The first few years of Malinda’s reinvention phase were fairly smooth. A col-
league approached Malinda about doing some work at another university and she
taught for them for 2 years with lots of energy expended, a nice salary received, but
lots of stress and an end to the extended travel she had enjoyed. The neatly created
postretirement life began to crack and Malinda became depressed, wondering what
would help her navigate this next phase, which was beginning to look more like “fits
and starts” than a deepening involvement in a passionate endeavor. Malinda and
her husband moved to a smaller condo/home in the nearby city to enable access to
cultural activities (theatre, concerts, museums, etc.) that they had always enjoyed.
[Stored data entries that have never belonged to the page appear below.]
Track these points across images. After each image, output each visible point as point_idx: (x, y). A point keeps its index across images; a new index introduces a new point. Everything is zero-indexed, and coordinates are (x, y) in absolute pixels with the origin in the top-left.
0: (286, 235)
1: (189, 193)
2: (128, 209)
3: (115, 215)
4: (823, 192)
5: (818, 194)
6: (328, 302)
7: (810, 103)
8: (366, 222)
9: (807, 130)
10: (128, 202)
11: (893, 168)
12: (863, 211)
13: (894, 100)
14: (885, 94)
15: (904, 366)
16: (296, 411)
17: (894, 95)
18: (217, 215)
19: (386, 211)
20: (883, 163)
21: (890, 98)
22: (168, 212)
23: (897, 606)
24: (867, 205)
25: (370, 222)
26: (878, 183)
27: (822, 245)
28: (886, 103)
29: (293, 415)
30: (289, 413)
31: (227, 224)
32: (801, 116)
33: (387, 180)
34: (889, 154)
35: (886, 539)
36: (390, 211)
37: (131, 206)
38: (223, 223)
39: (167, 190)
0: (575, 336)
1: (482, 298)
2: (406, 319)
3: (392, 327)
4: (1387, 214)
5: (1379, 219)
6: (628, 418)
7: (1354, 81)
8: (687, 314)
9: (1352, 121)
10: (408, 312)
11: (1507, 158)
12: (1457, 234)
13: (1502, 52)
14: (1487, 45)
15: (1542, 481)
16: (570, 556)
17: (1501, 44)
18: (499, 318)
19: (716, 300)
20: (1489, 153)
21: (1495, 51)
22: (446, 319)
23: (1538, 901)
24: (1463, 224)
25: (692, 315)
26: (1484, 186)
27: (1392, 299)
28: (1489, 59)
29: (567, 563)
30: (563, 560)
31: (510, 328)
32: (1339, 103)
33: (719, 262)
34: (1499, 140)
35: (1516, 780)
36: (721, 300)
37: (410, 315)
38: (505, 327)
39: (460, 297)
The move was much more demanding than Malinda had anticipated, and being in
the city presented new challenges (parking issues, small spaces, shopping issues, and
a feeling of isolation). Malinda will forge ahead as she continues to unpack and create
a new community of friends and acquaintances. Malinda is in transition and a new
phase of reinvention—she had thought that was all behind her.
Objectives
After reading this chapter the reader will be able to:
■ Understand the importance of redefining the self by choosing work that
“matters” and rebalancing work, family, and time for pleasure.
■ Identify the anxiety and uncertainty that come with the losses/changes that
adults experience during this phase.